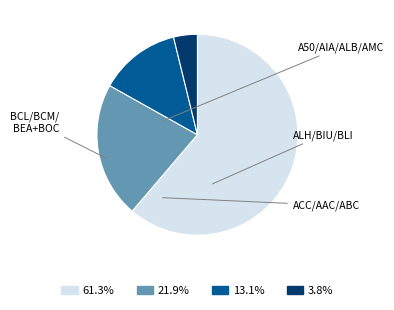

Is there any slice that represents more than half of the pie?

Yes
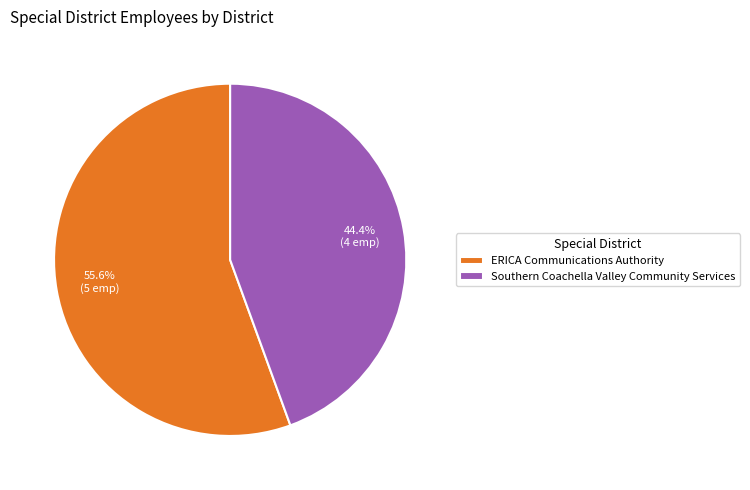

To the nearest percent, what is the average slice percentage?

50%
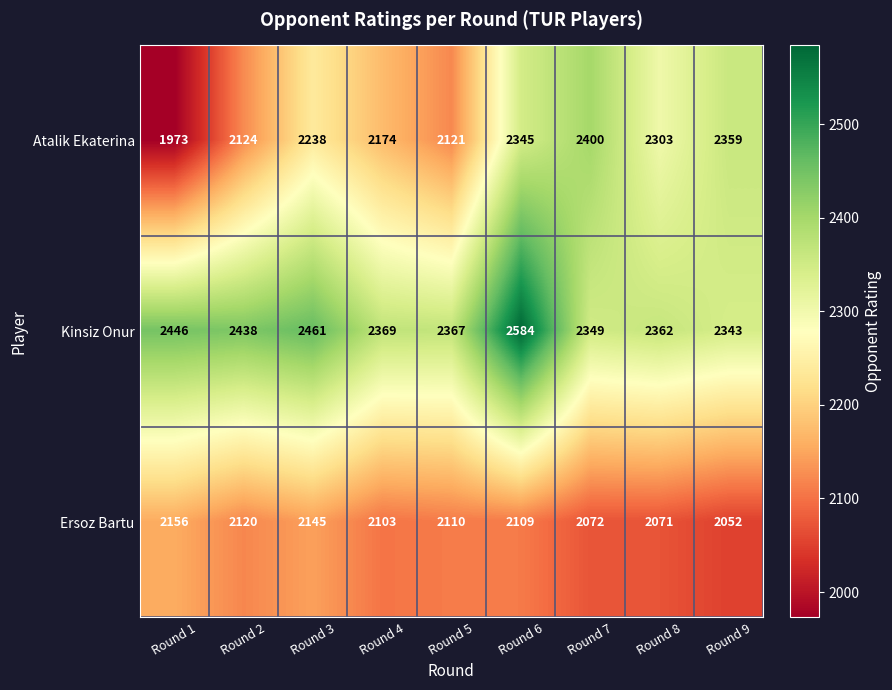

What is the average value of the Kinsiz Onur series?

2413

++++++++

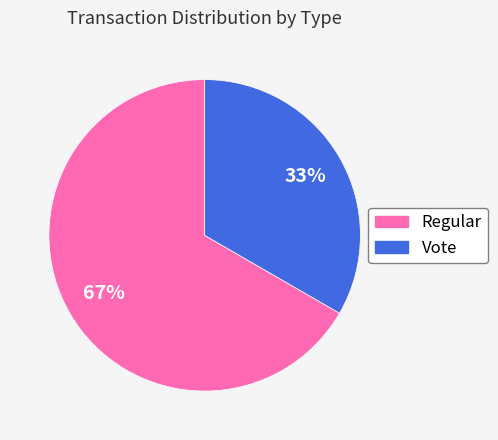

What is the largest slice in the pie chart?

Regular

++++++++

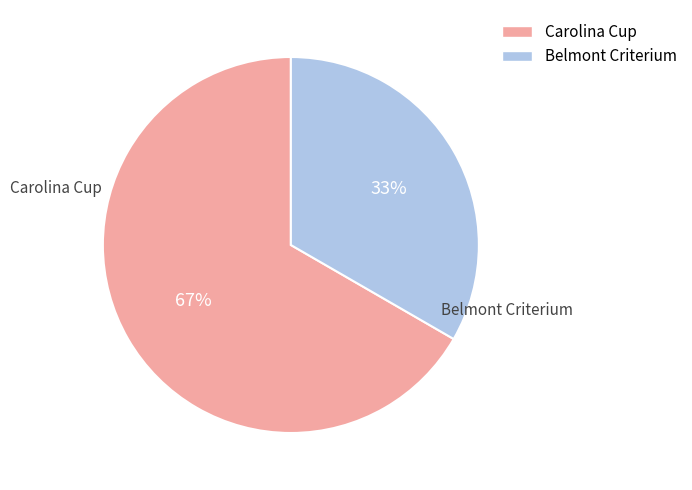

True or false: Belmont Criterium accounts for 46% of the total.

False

++++++++

_Exercise directions_. Pick out each line of the items above that contains the string "average", and copy those lines. Treat uppercase and lowercase as different.

_Result of the task_.
To the nearest percent, what is the average slice percentage?
What is the average value of the Kinsiz Onur series?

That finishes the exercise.